In spite of his Assisi escapades, Pope John Paul II reminded us in his 1994 blockbuster Crossing the Threshold of Hope (1994) that the contrast between the two religions is far greater than the likeness:
The “enlightenment” experienced by Buddha comes down to the conviction that the world is bad, that it is the source of evil and of suffering for man. To liberate oneself from this evil, one must free oneself from this world, necessitating a break with the ties that join us to external reality ― ties existing in our human nature, in our psyche, in our bodies. The more we are liberated from these ties, the more we become indifferent to what is in the world, and the more we are freed from suffering, from the evil that has its source in the world.

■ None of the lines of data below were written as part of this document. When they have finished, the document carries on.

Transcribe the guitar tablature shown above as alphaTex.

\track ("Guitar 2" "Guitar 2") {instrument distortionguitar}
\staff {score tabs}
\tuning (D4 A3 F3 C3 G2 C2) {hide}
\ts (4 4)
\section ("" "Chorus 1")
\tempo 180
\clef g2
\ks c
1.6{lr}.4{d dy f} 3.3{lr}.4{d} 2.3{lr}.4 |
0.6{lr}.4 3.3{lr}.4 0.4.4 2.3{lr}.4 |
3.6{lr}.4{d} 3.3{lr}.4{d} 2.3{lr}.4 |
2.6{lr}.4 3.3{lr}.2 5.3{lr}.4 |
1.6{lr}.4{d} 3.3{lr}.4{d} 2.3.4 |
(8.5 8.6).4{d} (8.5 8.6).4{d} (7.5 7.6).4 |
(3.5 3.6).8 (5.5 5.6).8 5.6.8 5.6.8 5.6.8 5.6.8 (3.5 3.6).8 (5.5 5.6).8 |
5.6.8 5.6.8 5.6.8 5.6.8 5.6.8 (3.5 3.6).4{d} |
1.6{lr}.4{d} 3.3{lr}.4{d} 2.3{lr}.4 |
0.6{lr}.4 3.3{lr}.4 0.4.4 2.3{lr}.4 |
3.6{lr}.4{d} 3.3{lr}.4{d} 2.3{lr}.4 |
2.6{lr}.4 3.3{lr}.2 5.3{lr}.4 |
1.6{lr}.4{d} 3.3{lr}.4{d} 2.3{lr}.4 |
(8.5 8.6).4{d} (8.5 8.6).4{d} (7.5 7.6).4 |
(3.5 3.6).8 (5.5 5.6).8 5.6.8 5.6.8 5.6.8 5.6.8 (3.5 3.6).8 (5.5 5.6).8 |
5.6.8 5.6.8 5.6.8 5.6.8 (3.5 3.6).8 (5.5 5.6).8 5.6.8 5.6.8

Do we draw near to God in this way? This is not mentioned in the “enlightenment” conveyed by Buddha. Buddhism is in large measure an “atheistic” system. We do not free ourselves from evil through the good which comes from God; we liberate ourselves only through detachment from the world, which is bad. The fullness of such a detachment is not union with God, but what is called nirvana, a state of perfect indifference with regard to the world. To save oneself means, above all, to free oneself from evil by becoming indifferent to the world, which is the source of evil. This is the culmination of the spiritual process.
For Christians, the “culmination of the spiritual process” is not total detachment, but loving attachment to God — a personal God whom we can know and love, without being absorbed into Him and losing our identity, like a drop dissolved into the ocean. We do not lose all desire; we refine and intensify desire for what is really worth desiring.